• Exercise brief
Could each entry below be printed again exactly as given?

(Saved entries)
------------------------------------------------------------------------

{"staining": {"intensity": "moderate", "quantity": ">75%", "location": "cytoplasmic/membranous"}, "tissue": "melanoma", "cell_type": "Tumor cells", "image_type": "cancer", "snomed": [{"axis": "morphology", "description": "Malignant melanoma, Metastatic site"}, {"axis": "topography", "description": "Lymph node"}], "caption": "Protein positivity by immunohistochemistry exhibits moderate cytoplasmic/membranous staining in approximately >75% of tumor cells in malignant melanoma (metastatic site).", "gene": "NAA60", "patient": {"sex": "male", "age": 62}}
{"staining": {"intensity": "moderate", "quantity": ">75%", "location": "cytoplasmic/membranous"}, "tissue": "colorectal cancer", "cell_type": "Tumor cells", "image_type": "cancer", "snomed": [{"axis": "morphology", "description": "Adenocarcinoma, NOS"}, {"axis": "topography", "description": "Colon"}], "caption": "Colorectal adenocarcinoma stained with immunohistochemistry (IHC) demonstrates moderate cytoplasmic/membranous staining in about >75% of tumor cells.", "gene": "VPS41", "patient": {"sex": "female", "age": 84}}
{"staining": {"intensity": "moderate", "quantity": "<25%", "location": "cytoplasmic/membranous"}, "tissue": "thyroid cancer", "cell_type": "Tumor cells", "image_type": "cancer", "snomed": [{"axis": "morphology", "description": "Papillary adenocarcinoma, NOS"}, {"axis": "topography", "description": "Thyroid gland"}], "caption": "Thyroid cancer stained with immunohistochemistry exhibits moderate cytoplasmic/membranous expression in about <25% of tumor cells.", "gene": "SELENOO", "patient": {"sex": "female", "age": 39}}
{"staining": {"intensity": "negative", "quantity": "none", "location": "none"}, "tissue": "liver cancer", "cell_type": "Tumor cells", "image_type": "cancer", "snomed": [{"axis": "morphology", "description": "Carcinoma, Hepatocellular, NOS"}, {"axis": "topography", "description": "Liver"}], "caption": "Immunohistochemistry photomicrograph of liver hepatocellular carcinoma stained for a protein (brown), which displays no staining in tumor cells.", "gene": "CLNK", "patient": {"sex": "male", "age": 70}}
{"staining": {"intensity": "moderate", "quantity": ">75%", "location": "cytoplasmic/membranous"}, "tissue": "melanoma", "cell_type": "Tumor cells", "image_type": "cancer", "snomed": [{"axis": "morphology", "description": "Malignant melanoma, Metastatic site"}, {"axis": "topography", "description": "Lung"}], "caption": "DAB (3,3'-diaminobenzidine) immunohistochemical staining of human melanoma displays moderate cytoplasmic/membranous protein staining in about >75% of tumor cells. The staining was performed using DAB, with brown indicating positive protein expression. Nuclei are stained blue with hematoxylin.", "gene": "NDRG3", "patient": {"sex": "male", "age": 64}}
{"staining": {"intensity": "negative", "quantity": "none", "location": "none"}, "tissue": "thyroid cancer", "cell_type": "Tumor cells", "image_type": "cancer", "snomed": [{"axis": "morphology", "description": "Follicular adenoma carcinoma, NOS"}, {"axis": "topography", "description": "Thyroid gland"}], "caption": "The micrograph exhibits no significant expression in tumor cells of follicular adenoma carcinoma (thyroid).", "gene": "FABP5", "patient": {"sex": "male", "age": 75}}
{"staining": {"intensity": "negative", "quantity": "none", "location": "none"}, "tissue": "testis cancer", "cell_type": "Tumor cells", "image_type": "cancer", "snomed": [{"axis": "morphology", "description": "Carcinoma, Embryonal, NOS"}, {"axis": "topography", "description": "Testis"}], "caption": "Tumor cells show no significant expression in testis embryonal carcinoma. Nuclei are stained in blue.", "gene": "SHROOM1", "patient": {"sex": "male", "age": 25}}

------------------------------------------------------------------------

• Exercise answer
{"staining": {"intensity": "moderate", "quantity": ">75%", "location": "cytoplasmic/membranous"}, "tissue": "melanoma", "cell_type": "Tumor cells", "image_type": "cancer", "snomed": [{"axis": "morphology", "description": "Malignant melanoma, Metastatic site"}, {"axis": "topography", "description": "Lymph node"}], "caption": "Protein positivity by immunohistochemistry exhibits moderate cytoplasmic/membranous staining in approximately >75% of tumor cells in malignant melanoma (metastatic site).", "gene": "NAA60", "patient": {"sex": "male", "age": 62}}
{"staining": {"intensity": "moderate", "quantity": ">75%", "location": "cytoplasmic/membranous"}, "tissue": "colorectal cancer", "cell_type": "Tumor cells", "image_type": "cancer", "snomed": [{"axis": "morphology", "description": "Adenocarcinoma, NOS"}, {"axis": "topography", "description": "Colon"}], "caption": "Colorectal adenocarcinoma stained with immunohistochemistry (IHC) demonstrates moderate cytoplasmic/membranous staining in about >75% of tumor cells.", "gene": "VPS41", "patient": {"sex": "female", "age": 84}}
{"staining": {"intensity": "moderate", "quantity": "<25%", "location": "cytoplasmic/membranous"}, "tissue": "thyroid cancer", "cell_type": "Tumor cells", "image_type": "cancer", "snomed": [{"axis": "morphology", "description": "Papillary adenocarcinoma, NOS"}, {"axis": "topography", "description": "Thyroid gland"}], "caption": "Thyroid cancer stained with immunohistochemistry exhibits moderate cytoplasmic/membranous expression in about <25% of tumor cells.", "gene": "SELENOO", "patient": {"sex": "female", "age": 39}}
{"staining": {"intensity": "negative", "quantity": "none", "location": "none"}, "tissue": "liver cancer", "cell_type": "Tumor cells", "image_type": "cancer", "snomed": [{"axis": "morphology", "description": "Carcinoma, Hepatocellular, NOS"}, {"axis": "topography", "description": "Liver"}], "caption": "Immunohistochemistry photomicrograph of liver hepatocellular carcinoma stained for a protein (brown), which displays no staining in tumor cells.", "gene": "CLNK", "patient": {"sex": "male", "age": 70}}
{"staining": {"intensity": "moderate", "quantity": ">75%", "location": "cytoplasmic/membranous"}, "tissue": "melanoma", "cell_type": "Tumor cells", "image_type": "cancer", "snomed": [{"axis": "morphology", "description": "Malignant melanoma, Metastatic site"}, {"axis": "topography", "description": "Lung"}], "caption": "DAB (3,3'-diaminobenzidine) immunohistochemical staining of human melanoma displays moderate cytoplasmic/membranous protein staining in about >75% of tumor cells. The staining was performed using DAB, with brown indicating positive protein expression. Nuclei are stained blue with hematoxylin.", "gene": "NDRG3", "patient": {"sex": "male", "age": 64}}
{"staining": {"intensity": "negative", "quantity": "none", "location": "none"}, "tissue": "thyroid cancer", "cell_type": "Tumor cells", "image_type": "cancer", "snomed": [{"axis": "morphology", "description": "Follicular adenoma carcinoma, NOS"}, {"axis": "topography", "description": "Thyroid gland"}], "caption": "The micrograph exhibits no significant expression in tumor cells of follicular adenoma carcinoma (thyroid).", "gene": "FABP5", "patient": {"sex": "male", "age": 75}}
{"staining": {"intensity": "negative", "quantity": "none", "location": "none"}, "tissue": "testis cancer", "cell_type": "Tumor cells", "image_type": "cancer", "snomed": [{"axis": "morphology", "description": "Carcinoma, Embryonal, NOS"}, {"axis": "topography", "description": "Testis"}], "caption": "Tumor cells show no significant expression in testis embryonal carcinoma. Nuclei are stained in blue.", "gene": "SHROOM1", "patient": {"sex": "male", "age": 25}}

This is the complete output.